Aug 23, 2012
Tonight I feel tired and numb. Is hard to believe that my life may be cut short by cancer. Is harder to believe that I may never feel truely healthy again. I use to take health and energy and life for granted. I wish I hadn't. I wish I had of made more of what I did have. I guess still have to a degree. Is hard to live and not stress when you feel that death is behind you waiting to tap you on the shoulder. Game over. What a waste. my life has been one nightmare after another.
Maybe I will feel better once my drain is out and I don't feel so weighed down by that and the constant reminder of ill health. I wish I knew how to process all these thoughts and feelings.
I feel angry at my doctor for not taking my concerns seriously. Your swollen lymph node is benign. Yet it and others are cancerous. ?? How can you be angry at someone who has supported you through some difficult times?
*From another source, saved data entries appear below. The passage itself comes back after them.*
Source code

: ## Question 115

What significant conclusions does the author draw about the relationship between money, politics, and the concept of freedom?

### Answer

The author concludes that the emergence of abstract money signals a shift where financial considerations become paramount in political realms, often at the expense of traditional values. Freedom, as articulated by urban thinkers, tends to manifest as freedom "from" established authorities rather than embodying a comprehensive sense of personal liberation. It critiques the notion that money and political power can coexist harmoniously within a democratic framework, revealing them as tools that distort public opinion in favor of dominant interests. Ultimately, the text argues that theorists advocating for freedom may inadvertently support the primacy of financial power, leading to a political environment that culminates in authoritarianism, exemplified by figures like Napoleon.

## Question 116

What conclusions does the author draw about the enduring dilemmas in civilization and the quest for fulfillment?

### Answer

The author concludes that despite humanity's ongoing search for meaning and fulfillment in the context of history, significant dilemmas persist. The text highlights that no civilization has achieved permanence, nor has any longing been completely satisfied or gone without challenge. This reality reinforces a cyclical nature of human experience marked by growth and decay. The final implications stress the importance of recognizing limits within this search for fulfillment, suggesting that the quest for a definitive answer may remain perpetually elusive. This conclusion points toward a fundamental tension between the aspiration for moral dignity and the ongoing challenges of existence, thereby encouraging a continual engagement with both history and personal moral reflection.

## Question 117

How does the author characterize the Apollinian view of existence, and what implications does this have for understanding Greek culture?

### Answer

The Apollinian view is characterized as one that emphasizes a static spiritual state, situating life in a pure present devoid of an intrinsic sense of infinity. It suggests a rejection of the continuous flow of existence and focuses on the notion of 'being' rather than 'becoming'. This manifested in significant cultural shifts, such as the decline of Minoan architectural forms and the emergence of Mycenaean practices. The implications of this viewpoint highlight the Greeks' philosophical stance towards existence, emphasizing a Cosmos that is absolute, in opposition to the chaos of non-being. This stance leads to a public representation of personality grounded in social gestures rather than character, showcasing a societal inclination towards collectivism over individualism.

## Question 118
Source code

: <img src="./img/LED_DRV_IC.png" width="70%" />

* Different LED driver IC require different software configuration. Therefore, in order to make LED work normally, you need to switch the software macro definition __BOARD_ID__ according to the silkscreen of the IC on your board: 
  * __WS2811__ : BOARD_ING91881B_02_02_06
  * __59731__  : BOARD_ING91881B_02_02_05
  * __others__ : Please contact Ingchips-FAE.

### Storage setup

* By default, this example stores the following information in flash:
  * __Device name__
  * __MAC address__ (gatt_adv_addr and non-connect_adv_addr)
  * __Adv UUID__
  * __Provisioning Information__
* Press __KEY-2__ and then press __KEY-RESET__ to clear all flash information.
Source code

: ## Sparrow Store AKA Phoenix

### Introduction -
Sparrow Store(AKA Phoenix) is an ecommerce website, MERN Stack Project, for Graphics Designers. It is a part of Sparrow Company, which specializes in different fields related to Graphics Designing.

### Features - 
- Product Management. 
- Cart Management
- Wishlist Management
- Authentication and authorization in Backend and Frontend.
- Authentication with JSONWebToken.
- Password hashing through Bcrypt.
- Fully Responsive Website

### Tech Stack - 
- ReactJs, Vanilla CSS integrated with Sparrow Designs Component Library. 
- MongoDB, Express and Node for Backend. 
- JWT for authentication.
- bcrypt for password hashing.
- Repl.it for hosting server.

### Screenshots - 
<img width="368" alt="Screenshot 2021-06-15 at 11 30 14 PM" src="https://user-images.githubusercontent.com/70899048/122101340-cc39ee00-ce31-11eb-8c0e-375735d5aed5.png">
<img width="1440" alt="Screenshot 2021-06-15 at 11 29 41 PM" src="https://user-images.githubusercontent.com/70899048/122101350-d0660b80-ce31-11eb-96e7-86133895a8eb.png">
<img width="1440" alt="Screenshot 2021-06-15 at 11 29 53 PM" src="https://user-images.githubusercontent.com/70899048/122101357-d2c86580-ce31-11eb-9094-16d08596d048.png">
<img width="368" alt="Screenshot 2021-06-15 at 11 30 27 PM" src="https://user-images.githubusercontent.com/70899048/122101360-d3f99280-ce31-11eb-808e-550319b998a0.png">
And let you down in others.
I guess on an emotional level I'm not coping well with surgery or the diagnosis. Haven't even had that conversation with the surgeon yet. Have just read the histology report and had discussions with several other doctors.
Surgery feels like I have been cut up and stitched back way too tight. It's a bit like a body and diagnosis you can't escape from.
I just feel confused. Writing helps to get some perspective.
My family haven't even hugged me and said that things will be alright. I'm finding cancer a lonely place (to live and to die). That's pretty morbid but that's where I'm at tonight. Tomorrow I will probably delete this.